KS How did you come to direct this Zombie film then, may I ask?
JC The Producer [Paul Giret] and I have been friends for a while and we’ve been looking for an opportunity to work together. One day he just called me up and asked me if I’d be interested in directing Point of Infection. Without even reading the script, I said yes. I was excited for the opportunity to work with him and to gain more experience with fiction film.
JC It’s pretty challenging to stay focused on your actors and make sure you are getting what you want and need from them. There are a lot of moving parts in shooting a film and it is important to really be able to drown out all the background and stay focused on performance and vision.
KS Tell me about the location where this film was shot. I heard there were REAL dead bodies found on the site not too long ago.

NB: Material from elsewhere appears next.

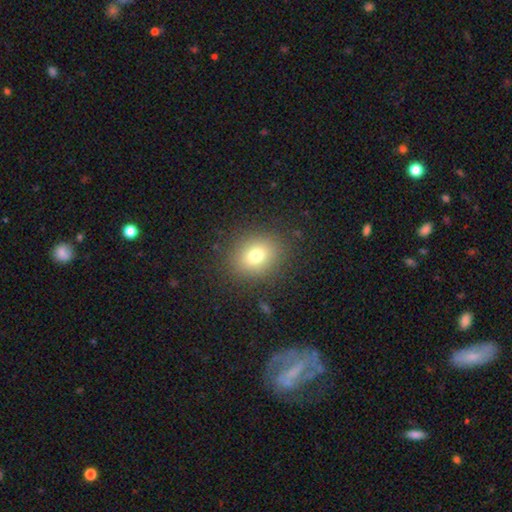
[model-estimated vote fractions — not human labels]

MG We were very fortunate to get that awesome location. The property is actually owned by the family of cast member Angela Luevano, who plays the character “Katie” in the film. The property has been in their family for a couple of generations and really was the perfect backdrop for Point of Infection. When I first stepped foot onto the property it reminded me of the Indiana Jones ride at Disneyland. But instead of spending millions of dollars creating a set, nature had done it for us. You can walk around and find rusted pitchforks, rusty old barrel drums, abandoned tractors that look like they haven’t been operated in 50 years…all there for your filming pleasure. It’s such a unique properly with very kind and accommodating owners who really allowed us the freedom we needed to make this movie great. And, yes, there was a legitimate dead body found on the property a few months prior to shooting. Rumors have it that the deceased was performing secret experiments in an underground lab on the southeast side of the 13-acre lot. Something went terribly wrong one fateful night…evidence found hinted at a second person involved with the experiments but no second body was ever recovered. At the time of this writing the underground lab has not yet been located. Another rumor suggests that it was simply an overdosed druggie who was left behind by his friends. I guess we’ll never really know what happened…

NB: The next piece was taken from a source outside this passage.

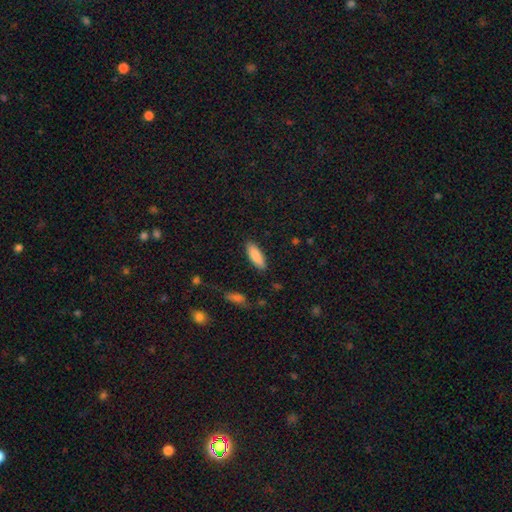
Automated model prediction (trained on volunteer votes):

MG Angela Luevano (Katie) and Sam Reid (Patrick) are both personal friends of mine. Angela has done work on the stage, in front of the camera doing some hosting gigs, as well as voiceover work. She’s really a talented young actress who was up for the challenge that the role requested of her. Although Sam had limited acting experience, he brought the passion and execution of a seasoned vet. Anthony Neustadt is a city college student and aspiring actor. The second I laid eyes on him I knew I had my Harry character. He really brought that character to life and was a pleasure to work with. As for the zombies… that was easy part. Who doesn’t want to play a zombie?
KS Tell me about some of the important people involved in this film and what their roles were.

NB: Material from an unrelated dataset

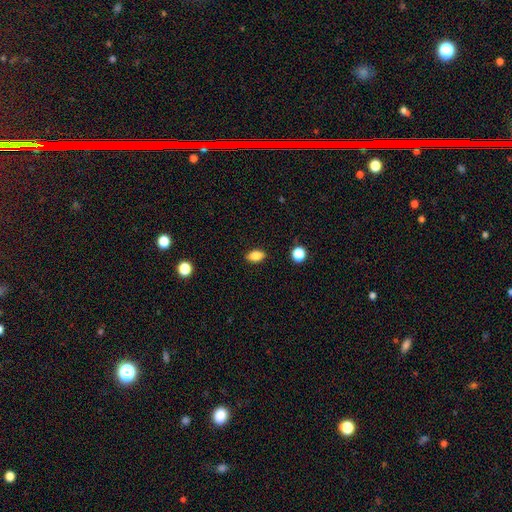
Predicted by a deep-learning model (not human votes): This appears to be a smooth galaxy with no disk features (85%) that is in between round and cigar-shaped (87%). Merging: none (88%).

MG There’s our amazing producer Paul Giret; without Paul none of this would’ve ever been possible. Our director Jodi Cilley from VideologiCo. Such a breeze to work with and so amazingly talented. Oscar Velasquez with his fancy cameras and lenses that I only hope to one day understand. My fellow writer Jean-Pierre Chapoteau. Watch out for this guy, he’s gonna make some noise one day. Beth Accomando who did a kick-ass job on makeup and a very special shout out to the Morse family for allowing us to use their home. This film would not have been the same anywhere else.
JPC Working with Martin on ‘Point of Infection’ was a real treat.The experience broadened my craft as a screenwriter, for I never co-wrote a screenplay at this length with anyone. If Martin and I could continue working on projects together, the San Diego Film Society will definitely be a force to be reckoned with
JC Filmmaking is truly a collaborative art form and everyone’s role is so important to the quality of the final product.